Friday, September 14, 2018

A pair of emergency shelters that opened Wednesday prior to Hurricane Florence’s arrival on Friday will be closing because of the storm’s minimal impacts on the area. 

In a related development, Perquimans County lifted its state of emergency at 3 p.m. Friday, ending its nightly curfew and bans on the sale of alcohol, firearms and ammunition. County officials cited Florence’s continued movement toward the west and southwest for the move.

Elizabeth City officials announced the city’s state of emergency would end at 8 a.m. on Saturday.

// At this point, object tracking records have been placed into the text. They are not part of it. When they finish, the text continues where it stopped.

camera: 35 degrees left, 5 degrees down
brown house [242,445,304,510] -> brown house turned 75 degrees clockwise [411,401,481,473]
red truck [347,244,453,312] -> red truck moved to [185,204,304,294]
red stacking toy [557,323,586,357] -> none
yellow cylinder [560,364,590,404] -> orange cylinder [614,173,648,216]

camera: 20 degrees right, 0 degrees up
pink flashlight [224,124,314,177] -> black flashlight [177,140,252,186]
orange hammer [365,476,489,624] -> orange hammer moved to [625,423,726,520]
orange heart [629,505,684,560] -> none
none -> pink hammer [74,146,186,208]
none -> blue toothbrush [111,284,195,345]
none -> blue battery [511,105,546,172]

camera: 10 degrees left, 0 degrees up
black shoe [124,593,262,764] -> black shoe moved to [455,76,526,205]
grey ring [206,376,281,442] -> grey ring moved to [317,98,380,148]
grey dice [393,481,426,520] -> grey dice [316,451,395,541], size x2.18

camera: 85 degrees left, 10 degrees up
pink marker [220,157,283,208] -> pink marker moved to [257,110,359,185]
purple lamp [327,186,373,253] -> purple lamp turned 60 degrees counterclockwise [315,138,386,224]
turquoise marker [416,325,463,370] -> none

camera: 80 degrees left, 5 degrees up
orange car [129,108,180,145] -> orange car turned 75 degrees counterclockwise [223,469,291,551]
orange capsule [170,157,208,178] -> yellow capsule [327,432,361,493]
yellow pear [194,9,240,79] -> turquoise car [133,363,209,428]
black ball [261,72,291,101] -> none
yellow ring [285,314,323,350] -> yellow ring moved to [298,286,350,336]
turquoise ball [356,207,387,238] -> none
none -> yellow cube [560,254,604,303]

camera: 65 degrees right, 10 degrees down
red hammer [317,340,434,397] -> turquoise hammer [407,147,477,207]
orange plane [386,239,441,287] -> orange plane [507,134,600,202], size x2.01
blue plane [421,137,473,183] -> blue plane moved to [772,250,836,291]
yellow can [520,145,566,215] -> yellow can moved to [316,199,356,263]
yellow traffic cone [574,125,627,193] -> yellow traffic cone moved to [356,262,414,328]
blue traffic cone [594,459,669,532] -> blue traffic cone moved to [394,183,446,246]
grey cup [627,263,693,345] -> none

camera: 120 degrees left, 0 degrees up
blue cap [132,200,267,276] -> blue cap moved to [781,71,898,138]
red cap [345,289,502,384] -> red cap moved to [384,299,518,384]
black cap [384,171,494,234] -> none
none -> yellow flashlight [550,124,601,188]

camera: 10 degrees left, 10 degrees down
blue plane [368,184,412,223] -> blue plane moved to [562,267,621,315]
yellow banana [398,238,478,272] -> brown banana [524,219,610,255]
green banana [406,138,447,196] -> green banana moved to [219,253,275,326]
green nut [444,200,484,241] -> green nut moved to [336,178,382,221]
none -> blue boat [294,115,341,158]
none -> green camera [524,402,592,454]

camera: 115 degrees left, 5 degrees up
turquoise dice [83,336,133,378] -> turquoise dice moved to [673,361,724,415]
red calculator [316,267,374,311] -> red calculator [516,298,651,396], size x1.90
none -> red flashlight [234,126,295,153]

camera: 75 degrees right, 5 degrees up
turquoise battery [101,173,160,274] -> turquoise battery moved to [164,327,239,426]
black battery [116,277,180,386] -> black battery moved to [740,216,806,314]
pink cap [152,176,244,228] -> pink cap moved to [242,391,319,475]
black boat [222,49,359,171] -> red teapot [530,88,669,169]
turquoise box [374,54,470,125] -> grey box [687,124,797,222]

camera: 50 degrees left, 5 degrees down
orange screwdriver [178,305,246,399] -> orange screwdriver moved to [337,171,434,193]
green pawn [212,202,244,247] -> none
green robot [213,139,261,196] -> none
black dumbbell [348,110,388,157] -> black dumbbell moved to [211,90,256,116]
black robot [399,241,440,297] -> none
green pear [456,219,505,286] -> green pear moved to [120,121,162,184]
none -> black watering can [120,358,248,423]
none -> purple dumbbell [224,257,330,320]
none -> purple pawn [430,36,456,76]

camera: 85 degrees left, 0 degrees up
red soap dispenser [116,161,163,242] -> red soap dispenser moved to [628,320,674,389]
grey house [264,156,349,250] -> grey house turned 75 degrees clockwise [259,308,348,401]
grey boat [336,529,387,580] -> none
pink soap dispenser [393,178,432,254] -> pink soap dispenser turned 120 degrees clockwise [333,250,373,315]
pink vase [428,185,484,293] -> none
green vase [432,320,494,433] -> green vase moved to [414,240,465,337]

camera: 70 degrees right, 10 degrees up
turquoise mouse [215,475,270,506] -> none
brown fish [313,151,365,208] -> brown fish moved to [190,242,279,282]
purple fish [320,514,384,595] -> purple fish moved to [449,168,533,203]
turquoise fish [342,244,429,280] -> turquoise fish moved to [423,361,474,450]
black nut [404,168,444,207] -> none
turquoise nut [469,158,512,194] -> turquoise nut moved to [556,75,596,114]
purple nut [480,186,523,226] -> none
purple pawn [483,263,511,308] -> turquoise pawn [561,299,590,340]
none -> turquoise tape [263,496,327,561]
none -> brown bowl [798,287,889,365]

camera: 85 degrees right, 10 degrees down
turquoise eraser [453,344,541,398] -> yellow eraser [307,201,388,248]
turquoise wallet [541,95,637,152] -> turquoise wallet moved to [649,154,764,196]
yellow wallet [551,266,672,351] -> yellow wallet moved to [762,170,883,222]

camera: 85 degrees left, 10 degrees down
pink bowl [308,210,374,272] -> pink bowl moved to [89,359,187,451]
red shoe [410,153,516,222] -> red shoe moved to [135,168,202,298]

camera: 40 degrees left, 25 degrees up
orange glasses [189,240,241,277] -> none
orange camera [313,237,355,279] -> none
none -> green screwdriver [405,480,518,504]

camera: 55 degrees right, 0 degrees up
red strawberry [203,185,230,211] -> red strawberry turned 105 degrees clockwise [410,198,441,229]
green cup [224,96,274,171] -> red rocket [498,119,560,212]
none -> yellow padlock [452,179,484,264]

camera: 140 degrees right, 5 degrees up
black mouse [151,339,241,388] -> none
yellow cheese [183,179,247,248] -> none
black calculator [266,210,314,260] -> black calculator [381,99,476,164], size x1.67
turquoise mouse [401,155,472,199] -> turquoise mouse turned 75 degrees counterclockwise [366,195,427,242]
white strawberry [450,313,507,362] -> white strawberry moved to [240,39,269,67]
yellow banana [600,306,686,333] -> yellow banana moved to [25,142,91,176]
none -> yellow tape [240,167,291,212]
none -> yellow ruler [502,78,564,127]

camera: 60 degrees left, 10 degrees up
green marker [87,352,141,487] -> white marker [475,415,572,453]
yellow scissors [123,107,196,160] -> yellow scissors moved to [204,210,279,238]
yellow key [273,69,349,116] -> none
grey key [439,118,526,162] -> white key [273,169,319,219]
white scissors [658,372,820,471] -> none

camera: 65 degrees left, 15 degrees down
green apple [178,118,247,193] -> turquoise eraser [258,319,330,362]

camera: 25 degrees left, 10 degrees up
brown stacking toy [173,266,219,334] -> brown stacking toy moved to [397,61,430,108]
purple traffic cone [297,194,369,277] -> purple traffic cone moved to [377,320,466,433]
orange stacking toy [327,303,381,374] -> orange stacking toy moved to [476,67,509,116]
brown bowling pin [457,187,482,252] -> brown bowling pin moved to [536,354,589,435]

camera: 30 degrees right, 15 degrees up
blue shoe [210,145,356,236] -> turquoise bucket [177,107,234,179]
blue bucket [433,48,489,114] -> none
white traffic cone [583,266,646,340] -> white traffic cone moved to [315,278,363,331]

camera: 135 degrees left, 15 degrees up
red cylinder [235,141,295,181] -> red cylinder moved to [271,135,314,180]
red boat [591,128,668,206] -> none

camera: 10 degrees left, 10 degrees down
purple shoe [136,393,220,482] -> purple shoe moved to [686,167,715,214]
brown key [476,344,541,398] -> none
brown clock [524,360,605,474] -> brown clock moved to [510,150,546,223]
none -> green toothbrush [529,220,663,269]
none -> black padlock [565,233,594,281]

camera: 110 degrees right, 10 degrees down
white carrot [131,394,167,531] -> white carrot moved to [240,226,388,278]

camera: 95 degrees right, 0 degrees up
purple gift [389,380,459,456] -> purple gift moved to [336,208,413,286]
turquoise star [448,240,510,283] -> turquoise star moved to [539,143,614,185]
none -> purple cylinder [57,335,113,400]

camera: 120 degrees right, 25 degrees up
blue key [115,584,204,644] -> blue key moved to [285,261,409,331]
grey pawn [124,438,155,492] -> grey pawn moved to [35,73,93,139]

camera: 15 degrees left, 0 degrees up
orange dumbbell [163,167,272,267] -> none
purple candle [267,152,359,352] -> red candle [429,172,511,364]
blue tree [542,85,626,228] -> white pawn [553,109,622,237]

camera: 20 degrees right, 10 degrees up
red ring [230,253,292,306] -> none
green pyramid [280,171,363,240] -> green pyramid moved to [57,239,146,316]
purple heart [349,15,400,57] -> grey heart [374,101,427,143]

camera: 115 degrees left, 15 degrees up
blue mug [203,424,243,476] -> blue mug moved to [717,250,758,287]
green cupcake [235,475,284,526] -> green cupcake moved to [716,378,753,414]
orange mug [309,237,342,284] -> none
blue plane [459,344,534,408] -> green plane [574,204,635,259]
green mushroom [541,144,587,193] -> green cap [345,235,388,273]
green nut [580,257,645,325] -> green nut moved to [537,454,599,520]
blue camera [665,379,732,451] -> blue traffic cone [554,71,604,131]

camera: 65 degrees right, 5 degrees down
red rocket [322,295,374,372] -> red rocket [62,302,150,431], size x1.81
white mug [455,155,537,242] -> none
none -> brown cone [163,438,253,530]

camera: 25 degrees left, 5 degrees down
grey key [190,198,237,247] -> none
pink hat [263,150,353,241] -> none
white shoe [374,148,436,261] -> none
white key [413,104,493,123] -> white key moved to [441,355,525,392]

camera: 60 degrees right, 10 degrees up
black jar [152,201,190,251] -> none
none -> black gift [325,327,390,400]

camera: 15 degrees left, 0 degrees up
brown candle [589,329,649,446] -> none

The American Red Cross shelter at the K.E. White Center, meanwhile, closed at 2 p.m. Friday, Pasquotank-Camden Emergency Management Coordinator Christy Saunders said.

Likewise, the emergency shelter at Perquimans County High School was set to close, Perquimans County Manager Frank Heath said.  

“Based on the minimal impacts from Hurricane Florence and its continued movement to the west southwest, it is our plan to close the shelter at the high school,” Heath said in an email to county commissioners and county employees. “The folks who resided there last night are in agreement and the work to close the shelter will begin soon.”

Jonathan Nixon, Perquimans Emergency Management coordinator, said the shelter was scheduled to close at noon.

Red Cross volunteer coordinator Carolyn Self said that, as of 8 a.m. Thursday, 56 people had sought emergency shelter at the K.E. White, with more expected later on. The shelter’s occupancy was limited to 330.

Self said the shelter seemed to draw people who live in very low-lying, vulnerable areas. Most of those seeking refuge at the shelter who spoke to a Daily Advance reporter Wednesday said they live in low-lying areas. 

Self  thanked agencies supporting the shelter. The Salvation Army provided meals, Pasquotank social services and Albemarle Regional Health Services provided medical help, and the Elizabeth City Police Department had an officer on duty.

Self said there had not been any incidents, noting of people who stay at shelters, "they're usually pretty good groups."

About 18 people stayed at the Perquimans shelter, Heath said. Like Self, he praised those who had worked at the shelter since Wednesday.

“Again, special thanks to all of those social services employees and school resource officers who manned the shelter over the last couple of days. They did a great job,” he said.